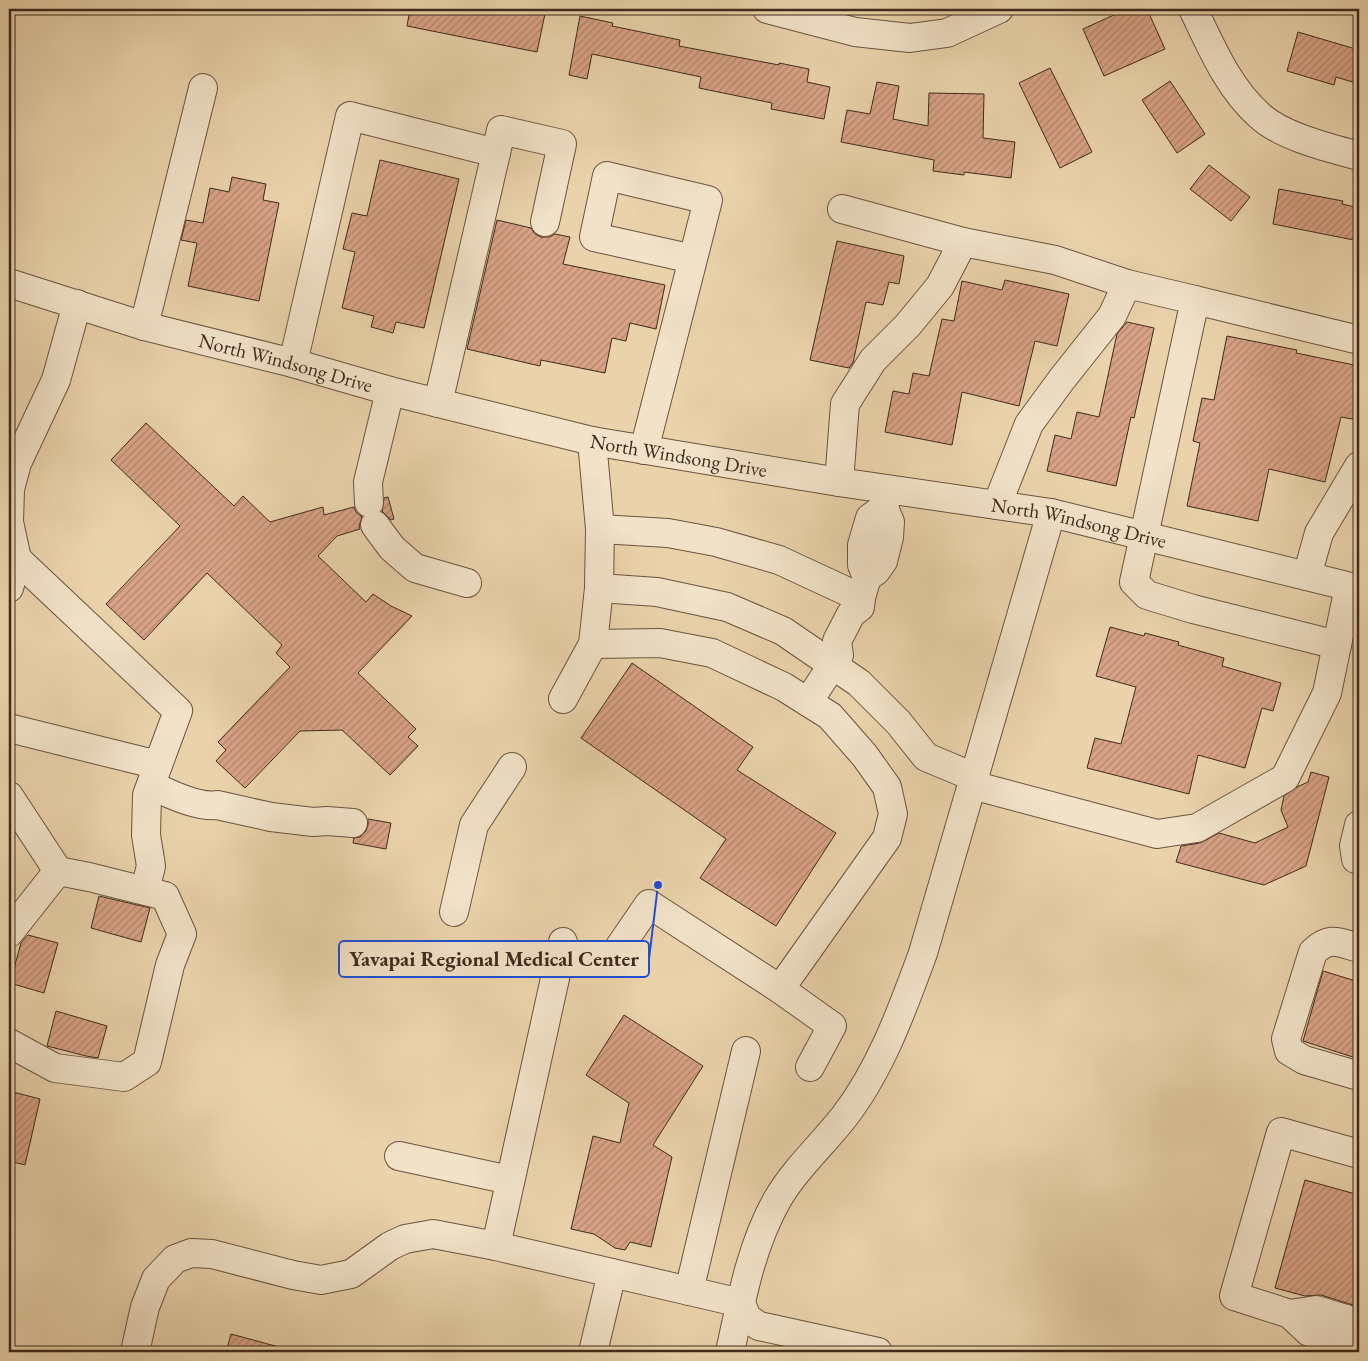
<svg xmlns="http://www.w3.org/2000/svg" width="1368" height="1361" viewBox="0 0 1368 1361" font-family="'EB Garamond',serif">
	<style>
		.building { fill: url(#building-hatch); stroke: #3f2a1d }
		.lines { fill: none; stroke-linecap: round; stroke-linejoin: round }
		.minor-casing { stroke: #6a5440; stroke-width: 30 }
		.minor { stroke: #f1e2c8; stroke-width: 28 }
		.labels { text-anchor: middle; dominant-baseline: central; stroke-width: 4.5; stroke-linejoin: round; paint-order: stroke }
		.street-label { font-size: 20px; fill: #3f2a1d; stroke: #f1e2c8 }
		.leader { fill: none; stroke: #1d4ed8; stroke-width: 2 }
		.callout-dot { fill: #1d4ed8; stroke: #f1e2c8; stroke-width: 2 }
		.callout { fill: #f1e2c8; stroke: #1d4ed8; stroke-width: 2 }
		.callout-label { font-size: 21px; text-anchor: middle; font-weight: bold; fill: #3f2a1d }
	</style>
	<defs>
		<pattern id="building-hatch" width="6" height="6" patternUnits="userSpaceOnUse" patternTransform="scale(1.25)"><rect width="6" height="6" fill="#d9a386"/><path d="M-1 1l2-2M0 6l6-6M5 7l2-2" fill="none" stroke="#b1856d"/></pattern>
	</defs>
	<rect width="100%" height="100%" fill="#ead3ab"/>
	<filter id="stains"><feTurbulence type="fractalNoise" baseFrequency=".004" numOctaves="4"/><feColorMatrix values="0 0 0 0 .2 0 0 0 0 .09 0 0 0 0 .02 0 0 0 .5 -.17"/></filter>
	<radialGradient id="worn" r=".72"><stop offset=".6" stop-color="#630" stop-opacity="0"/><stop offset="1" stop-color="#630" stop-opacity=".3"/></radialGradient>
	<g class="building">
		<path d="M 410,9 L 546,9 L 537,52 L 407,26 Z"/>
		<path d="M 1127,9 L 1147,9 L 1165,49 L 1104,76 L 1083,29 Z"/>
		<path d="M 580,16 L 613,23 L 612,26 L 680,40 L 679,46 L 779,65 L 779,63 L 809,69 L 807,82 L 830,87 L 824,119 L 771,109 L 772,103 L 699,88 L 701,77 L 592,54 L 587,79 L 569,75 Z"/>
		<path d="M 1298,32 L 1359,50 L 1359,84 L 1336,77 L 1334,85 L 1287,71 Z"/>
		<path d="M 1050,68 L 1092,152 L 1060,168 L 1019,83 Z"/>
		<path d="M 1170,81 L 1205,134 L 1177,153 L 1142,100 Z"/>
		<path d="M 877,82 L 899,86 L 893,119 L 928,126 L 929,93 L 984,94 L 983,138 L 1015,142 L 1011,178 L 964,172 L 964,175 L 933,171 L 934,160 L 841,142 L 847,110 L 870,114 Z"/>
		<path d="M 380,160 L 459,179 L 424,328 L 396,322 L 393,333 L 371,327 L 374,316 L 342,308 L 355,252 L 343,249 L 352,213 L 367,216 Z"/>
		<path d="M 1209,165 L 1250,197 L 1231,221 L 1190,189 Z"/>
		<path d="M 232,177 L 266,184 L 263,200 L 279,203 L 259,301 L 188,286 L 197,243 L 181,240 L 186,220 L 203,223 L 210,188 L 229,192 Z"/>
		<path d="M 1279,189 L 1343,201 L 1342,204 L 1359,208 L 1359,241 L 1273,224 Z"/>
		<path d="M 497,220 L 531,228 L 535,234 L 541,237 L 549,237 L 555,234 L 570,237 L 563,264 L 665,285 L 656,329 L 630,323 L 626,341 L 612,338 L 605,373 L 541,360 L 540,366 L 467,349 Z"/>
		<path d="M 837,241 L 904,256 L 899,284 L 889,282 L 883,305 L 866,302 L 853,363 L 849,368 L 810,360 Z"/>
		<path d="M 1005,280 L 1069,294 L 1057,346 L 1035,341 L 1019,406 L 962,392 L 952,445 L 885,432 L 893,391 L 909,394 L 913,373 L 929,376 L 942,319 L 954,321 L 962,281 L 1002,290 Z"/>
		<path d="M 1127,322 L 1154,328 L 1134,418 L 1131,417 L 1116,486 L 1047,471 L 1055,435 L 1071,439 L 1077,412 L 1099,417 L 1117,334 Z"/>
		<path d="M 1227,336 L 1297,350 L 1296,353 L 1359,366 L 1359,411 L 1358,420 L 1341,417 L 1325,482 L 1269,469 L 1258,521 L 1187,506 L 1200,443 L 1193,441 L 1202,398 L 1214,400 Z"/>
		<path d="M 146,423 L 234,506 L 243,496 L 270,522 L 323,507 L 324,515 L 354,507 L 356,512 L 362,517 L 359,526 L 360,529 L 337,536 L 318,556 L 366,602 L 373,594 L 391,606 L 412,616 L 358,673 L 416,729 L 408,737 L 418,746 L 390,775 L 342,730 L 300,731 L 245,788 L 216,761 L 226,750 L 218,742 L 290,667 L 276,653 L 282,645 L 207,573 L 144,640 L 106,604 L 180,526 L 111,460 Z"/>
		<path d="M 388,497 L 394,519 L 391,520 L 382,511 L 384,498 Z"/>
		<path d="M 1110,627 L 1144,636 L 1145,633 L 1179,642 L 1178,645 L 1224,658 L 1222,666 L 1281,683 L 1273,711 L 1262,708 L 1245,768 L 1198,755 L 1189,794 L 1087,768 L 1095,738 L 1121,744 L 1136,687 L 1096,676 Z"/>
		<path d="M 632,663 L 753,747 L 737,770 L 836,833 L 776,926 L 700,878 L 726,839 L 581,738 Z"/>
		<path d="M 1311,772 L 1329,777 L 1306,866 L 1264,885 L 1176,862 L 1181,846 L 1200,843 L 1219,833 L 1255,843 L 1288,827 L 1281,810 L 1284,796 L 1297,787 L 1308,782 Z"/>
		<path d="M 368,819 L 391,823 L 386,849 L 353,843 L 354,838 L 360,837 L 366,831 L 368,825 Z"/>
		<path d="M 99,896 L 150,908 L 141,942 L 91,928 Z"/>
		<path d="M 28,935 L 58,943 L 44,993 L 10,983 L 21,943 Z"/>
		<path d="M 1323,971 L 1359,982 L 1359,1059 L 1303,1041 Z"/>
		<path d="M 56,1011 L 107,1026 L 98,1058 L 86,1056 L 47,1046 Z"/>
		<path d="M 624,1015 L 703,1066 L 653,1145 L 672,1157 L 651,1247 L 630,1242 L 625,1250 L 615,1248 L 594,1234 L 571,1229 L 593,1136 L 620,1143 L 629,1103 L 586,1075 Z"/>
		<path d="M 9,1091 L 40,1099 L 25,1165 L 9,1161 Z"/>
		<path d="M 1305,1180 L 1359,1195 L 1359,1307 L 1321,1295 L 1305,1296 L 1275,1288 Z"/>
		<path d="M 231,1334 L 279,1347 L 279,1352 L 226,1352 Z"/>
	</g>
	<g class="lines">
		<g class="minor-casing">
			<g id="minor">
				<path d="M 767,9 L 855,32 L 910,38 L 947,33 L 999,9"/>
				<path d="M 1193,9 C 1211,46 1228,88 1260,116 C 1283,137 1330,148 1359,156"/>
				<path d="M 496,153 L 501,130 L 562,144 L 545,222"/>
				<path d="M 842,209 L 963,242"/>
				<path id="s1" d="M 9,283 L 144,326 L 293,363 L 390,391 L 592,441 L 839,482 L 1051,513 L 1359,589"/>
				<path d="M 144,326 L 203,88"/>
				<path d="M 293,363 L 350,116 L 496,153 L 438,403"/>
				<path d="M 592,441 L 600,529 L 599,588 L 657,592 L 727,607 L 783,631 L 859,683 L 898,722 L 926,757 L 974,777"/>
				<path d="M 644,450 L 693,259 L 594,237 L 607,176 L 708,200 L 693,259"/>
				<path d="M 839,482 L 845,404 L 873,360 L 908,325 L 940,286 L 963,242 L 1055,260 L 1127,284"/>
				<path d="M 369,503 L 368,482 L 390,391"/>
				<path d="M 997,505 L 1029,424 L 1062,379 L 1112,316 L 1127,284 L 1195,300"/>
				<path d="M 375,525 L 392,548 L 415,568 L 467,583"/>
				<path d="M 600,529 L 668,533 L 716,542 L 779,560 L 861,598 L 867,577 L 862,565 L 862,545 L 870,518 L 884,508"/>
				<path d="M 17,559 L 178,711 L 147,795 L 146,835 L 151,866 L 145,890"/>
				<path d="M 1307,576 L 1319,533 L 1359,466"/>
				<path d="M 867,577 L 876,571 L 883,561 L 889,537 L 890,522 L 884,508 L 888,491"/>
				<path d="M 9,588 L 17,559 L 9,522 L 10,489 L 17,463 L 56,380 L 77,304"/>
				<path d="M 593,644 L 660,643 L 712,653 L 784,687 L 830,716 L 865,756 L 887,787 L 893,814 L 887,838 L 780,989 L 649,904 L 612,958"/>
				<path d="M 1337,645 L 1193,609 L 1147,595 L 1134,582 L 1195,300 L 1359,340"/>
				<path d="M 563,699 L 593,644 L 599,588"/>
				<path d="M 808,702 L 839,655 L 837,641 L 851,614 L 860,607 L 861,598"/>
				<path d="M 9,728 L 158,765"/>
				<path d="M 151,785 C 167,793 199,808 217,805 L 271,817 L 313,822 L 327,821 L 353,823"/>
				<path d="M 972,785 L 1157,834 L 1197,828 L 1285,778 L 1327,693 L 1349,587"/>
				<path d="M 9,796 L 58,871 L 89,877 L 165,896 L 182,934 L 170,965 L 147,1062 L 124,1077 L 55,1068 L 9,1043"/>
				<path d="M 1359,825 L 1354,846 L 1356,859 L 1359,860"/>
				<path d="M 454,912 L 474,825 L 512,767"/>
				<path d="M 9,933 L 58,871"/>
				<path d="M 1359,948 C 1338,942 1330,936 1313,952 L 1286,1039 L 1289,1051 L 1304,1060 L 1359,1076"/>
				<path d="M 780,989 L 832,1026 L 810,1067"/>
				<path d="M 1359,1154 L 1281,1132 L 1234,1296 L 1290,1314 L 1309,1332 L 1359,1345"/>
				<path d="M 399,1156 L 510,1180"/>
				<path d="M 496,1246 L 563,942"/>
				<path d="M 689,1291 L 746,1051"/>
				<path d="M 1290,1314 L 1316,1310 L 1359,1323"/>
				<path d="M 135,1352 L 145,1307 L 156,1279 L 175,1259 L 191,1253 L 212,1254 L 293,1275 L 321,1280 L 351,1274 L 390,1246 L 405,1239 L 433,1234 L 496,1246 L 741,1303 L 747,1318 L 759,1326 L 878,1352"/>
				<path d="M 593,1352 L 612,1273"/>
				<path d="M 730,1352 C 741,1301 751,1246 777,1200 C 795,1169 822,1145 844,1117 C 881,1069 902,1010 923,953 L 1051,513"/>
			</g>
		</g>
		<use href="#minor" class="minor"/>
	</g>
	<g class="labels">
		<g class="street-label">
			<text stroke="none"><textPath href="#s1" startOffset="288">North Windsong Drive</textPath></text>
			<text stroke="none"><textPath href="#s1" startOffset="692">North Windsong Drive</textPath></text>
			<text stroke="none"><textPath href="#s1" startOffset="1098">North Windsong Drive</textPath></text>
		</g>
	</g>
	<path class="leader" d="M658 885L649 959"/>
	<circle class="callout-dot" cx="658" cy="885" r="5"/>
	<rect class="callout" x="339" y="941" width="310" height="36" rx="5"/>
	<g class="callout-label">
		<text x="494" y="966">Yavapai Regional Medical Center</text>
	</g>
	<rect width="1368" height="1361" fill="none" stroke="#ead3ab" stroke-width="30"/>
	<rect x="10" y="10" width="1348" height="1341" fill="none" stroke="#3f2a1d" stroke-width="2.5"/>
	<rect x="15" y="15" width="1338" height="1331" fill="none" stroke="#3f2a1d"/>
	<rect width="100%" height="100%" filter="url(#stains)"/>
	<rect width="100%" height="100%" fill="url(#worn)"/>
</svg>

== == ==

▸ **What you need to do**:
Copy every line from the data that includes the string "startOffset".

▸ **Response area**:
			<text stroke="none"><textPath href="#s1" startOffset="288">North Windsong Drive</textPath></text>
			<text stroke="none"><textPath href="#s1" startOffset="692">North Windsong Drive</textPath></text>
			<text stroke="none"><textPath href="#s1" startOffset="1098">North Windsong Drive</textPath></text>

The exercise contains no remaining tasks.